(Task objective) Look through the material below and copy every line containing the word "클라이언트가".

(Supplied information)
· · · · ·

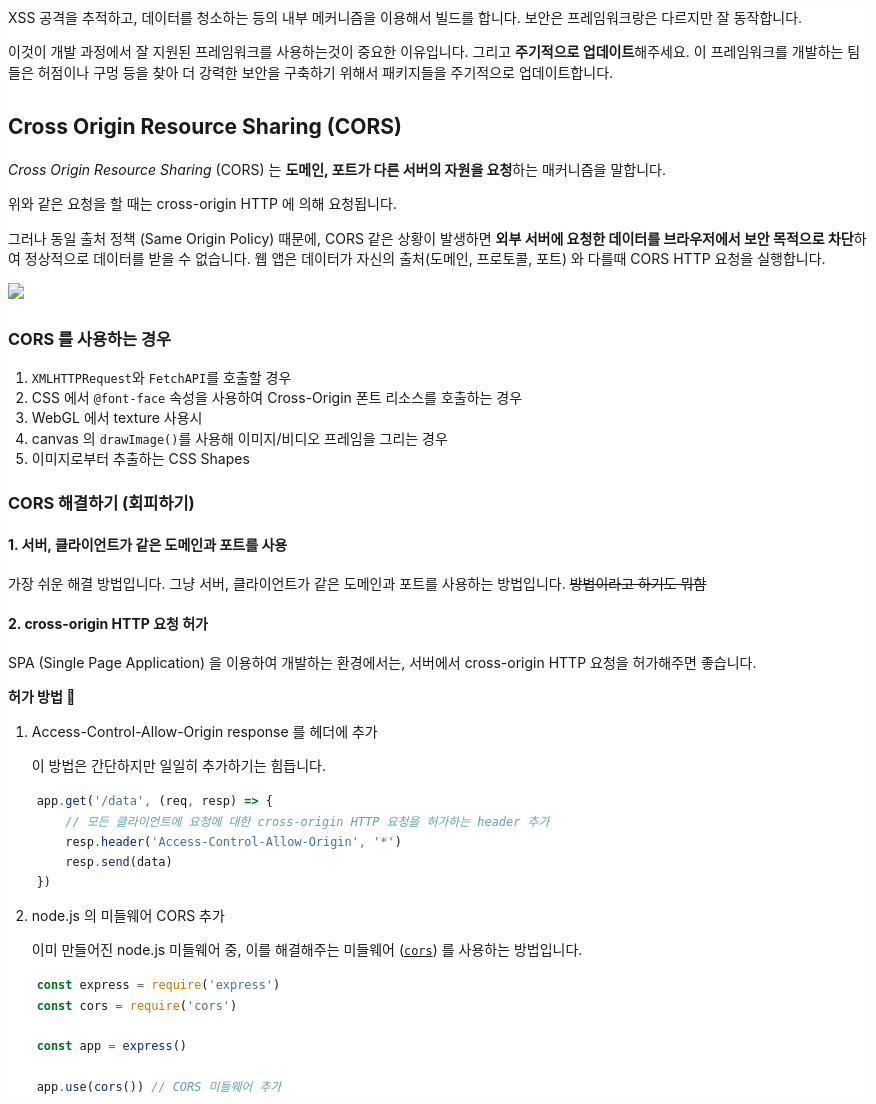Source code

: XSS 공격을 추적하고, 데이터를 청소하는 등의 내부 메커니즘을 이용해서 빌드를 합니다. 보안은 프레임워크랑은 다르지만 잘 동작합니다.

이것이 개발 과정에서 잘 지원된 프레임워크를 사용하는것이 중요한 이유입니다. 그리고 **주기적으로 업데이트**해주세요. 이 프레임워크를 개발하는 팀들은 허점이나 구멍 등을 찾아 더 강력한 보안을 구축하기 위해서 패키지들을 주기적으로 업데이트합니다.

## Cross Origin Resource Sharing (CORS)

*Cross Origin Resource Sharing* (CORS) 는 **도메인, 포트가 다른 서버의 자원을 요청**하는 매커니즘을 말합니다.

위와 같은 요청을 할 때는 cross-origin HTTP 에 의해 요청됩니다.

그러나 동일 출처 정책 (Same Origin Policy) 때문에, CORS 같은 상황이 발생하면 **외부 서버에 요청한 데이터를 브라우저에서 보안 목적으로 차단**하여 정상적으로 데이터를 받을 수 없습니다.
웹 앱은 데이터가 자신의 출처(도메인, 프로토콜, 포트) 와 다를때 CORS HTTP 요청을 실행합니다.

<img src="https://user-images.githubusercontent.com/38432821/52930297-3853d680-338b-11e9-91c8-d240d36cb87e.PNG" width=500>

### CORS 를 사용하는 경우

1. `XMLHTTPRequest`와 `FetchAPI`를 호출할 경우
2. CSS 에서 `@font-face` 속성을 사용하여 Cross-Origin 폰트 리소스를 호출하는 경우
3. WebGL 에서 texture 사용시
4. canvas 의 `drawImage()`를 사용해 이미지/비디오 프레임을 그리는 경우
5. 이미지로부터 추출하는 CSS Shapes


### CORS 해결하기 (회피하기)

#### 1. 서버, 클라이언트가 같은 도메인과 포트를 사용

가장 쉬운 해결 방법입니다. 그냥 서버, 클라이언트가 같은 도메인과 포트를 사용하는 방법입니다. ~~방법이라고 하기도 뭐함~~

#### 2. cross-origin HTTP 요청 허가

SPA (Single Page Application) 을 이용하여 개발하는 환경에서는, 서버에서 cross-origin HTTP 요청을 허가해주면 좋습니다.

**허가 방법 👏**

1. Access-Control-Allow-Origin response 를 헤더에 추가
   
    이 방법은 간단하지만 일일히 추가하기는 힘듭니다.
``` js
    app.get('/data', (req, resp) => {
        // 모든 클라이언트에 요청에 대한 cross-origin HTTP 요청을 허가하는 header 추가
        resp.header('Access-Control-Allow-Origin', '*')
        resp.send(data)
    })
```

2. node.js 의 미들웨어 CORS 추가

    이미 만들어진 node.js 미들웨어 중, 이를 해결해주는 미들웨어 ([`cors`](https://www.npmjs.com/package/cors)) 를 사용하는 방법입니다.

``` js
    const express = require('express')
    const cors = require('cors')

    const app = express()

    app.use(cors()) // CORS 미들웨어 추가
```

· · · · ·

(Exercise response)
#### 1. 서버, 클라이언트가 같은 도메인과 포트를 사용
가장 쉬운 해결 방법입니다. 그냥 서버, 클라이언트가 같은 도메인과 포트를 사용하는 방법입니다. ~~방법이라고 하기도 뭐함~~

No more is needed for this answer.